SEBI has taken a number of steps in the last few years to reform the Indian capital market. While SEBI has done a great deal, it has a long way to go in accomplishing its mission. It has to address challenges like the preponderance of speculative trading and market abuses.

The world’s biggest stock exchange in terms of market capitalization, the NYSE has fairly stringent listing requirements which seek to ensure that only large, financially strong companies get listed. Trading on the NYSE takes a place through a system of brokers and specialists.

NASDAQ is the biggest exchange of the world in terms of turnover. The light listing requirements of NASDAQ attracts young technology companies and the low listing costs at NASDAQ keeps them with that exchange when they have grown.

The stock market in the UK underwent a radical reform in 1986, referred to as the big bang which led to the emergence of a single electronic national market and the closure of regional exchanges. Equities are traded on this market using the Stock Exchange Automatic Quotation (SEAQ) System a quote driven system or the Stock Exchange Automatic Execution Facility (SAEF) and order driven system.

Many informed observers of the capital market have argued that there is a case for regulating the volume of trading in the capital market to check excessive speculation.

The government securities (G-secs) market is the largest segment of the long term debt market in India, a counting for nearly two-thirds of the issues in the primary market and more four-fifths of the turnover in the secondary market.

G-secs issued though an auction mechanism.

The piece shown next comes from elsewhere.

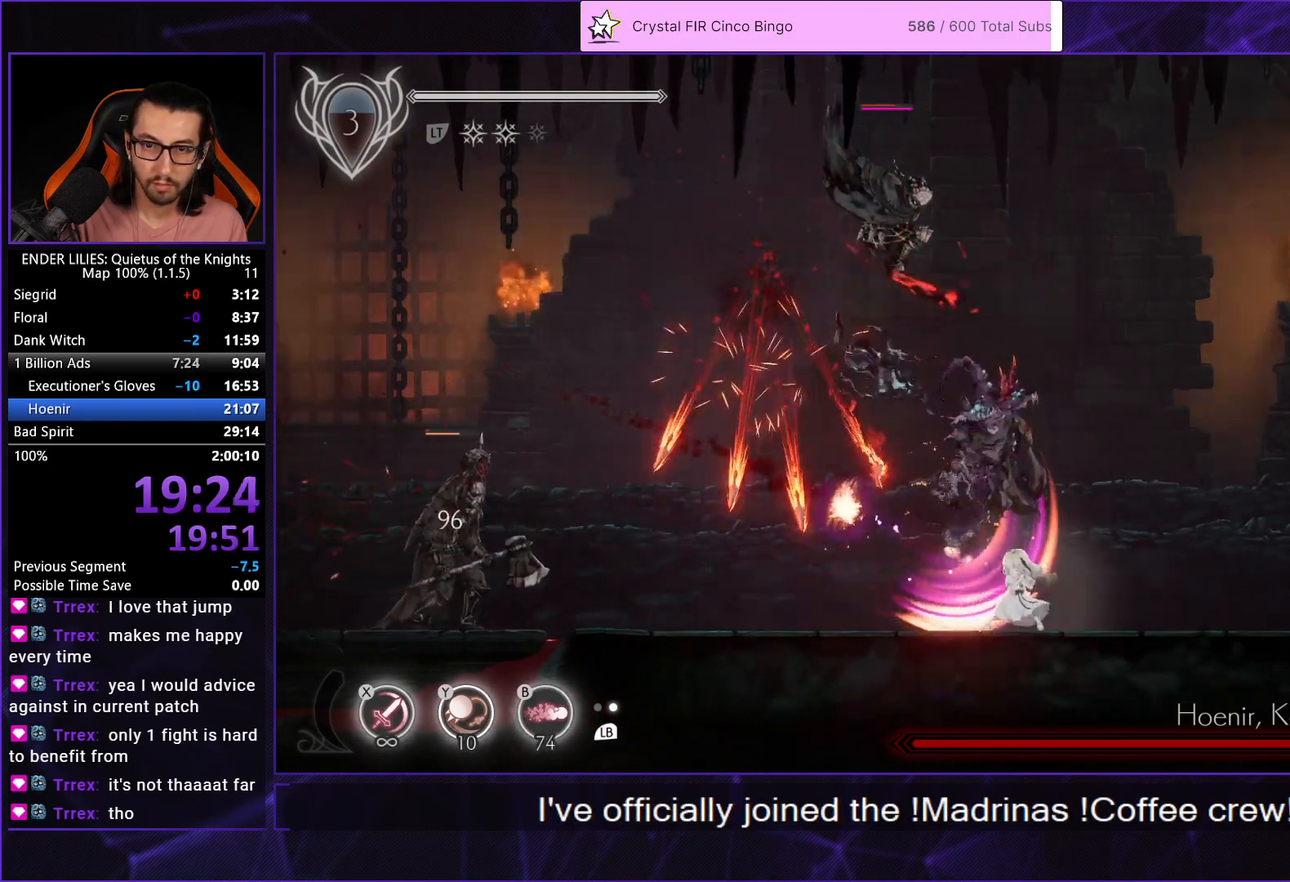
{"buttons": ["B"], "left_stick": "center", "right_stick": "center", "events": [[67, "L1", "down"], [150, "DPAD_RIGHT", "down"], [167, "L1", "up"], [433, "Y", "down"], [450, "B", "down"], [467, "DPAD_RIGHT", "up"], [483, "Y", "up"]]}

Certain categories of prospective investors can submit non-competitive bids.

Transactions in G-secs are settled through the delivery versus payment (DVP) mode. Under this arrangement funds and securities are transferred simultaneously through the Public Debt Office (PDO) of the Reserve Bank of India. Historically the market for corporate debt instruments remained small and under developed for a variety of reasons. From the mid-1990s onward, this market has been enlivened thanks to the confluence of several conducive factors.

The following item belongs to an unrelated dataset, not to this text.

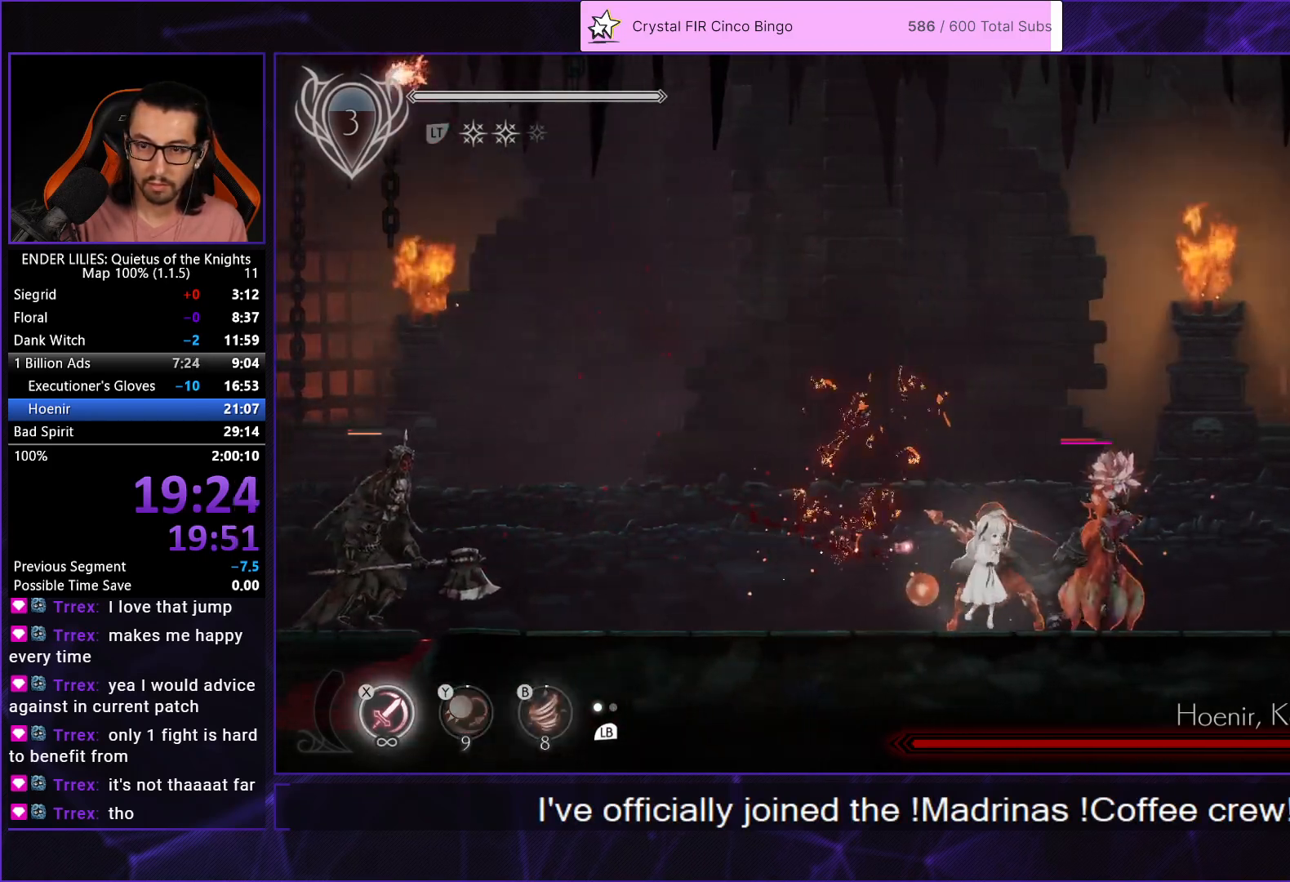
{"buttons": [], "left_stick": "center", "right_stick": "center", "events": [[50, "B", "up"], [167, "X", "down"], [217, "X", "up"], [267, "X", "down"], [350, "X", "up"], [417, "X", "down"], [500, "X", "up"]]}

Presently corporate debentures in India are mostly placed privately. The private placement of a debenture issue is managed by a lead manager, who is also the advisor and investment banker for the issue Book building mechanism is commonly employed.

While the equity market in India has witnessed reasonably high trading volumes and liquidity the secondary market for corporate debt instruments historically has been very dull.

The money market is the market for short term funds. It comprises of the call and notice money market, repo market and the market for debt instruments such as treasury bills that have an original maturity of less than one year.

Call and notice money is the market for short term funds up to 14 days.

In a repo transaction, a holder of securities sells them with an agreement to repurchase the same after a certain period at a predetermined price which is higher than the sale price.

Treasury bills are short term debt instruments of the central government. They are issued at a discount and redeemed at par. Most buyers of treasury bills hold time till maturity and hence the secondary market activity is quite limited.

Commercial paper (CP) is an instrument of short term unsecured borrowing issued by non-baking companies. CPs are issued at a discount and redeemed at par.

Certificates of deposit (CDs) represent short term deposits which are transferable from one party to another, Banks and financial institutions are the major issuers of CDs. On maturity the CD holder will get the face value along with interest.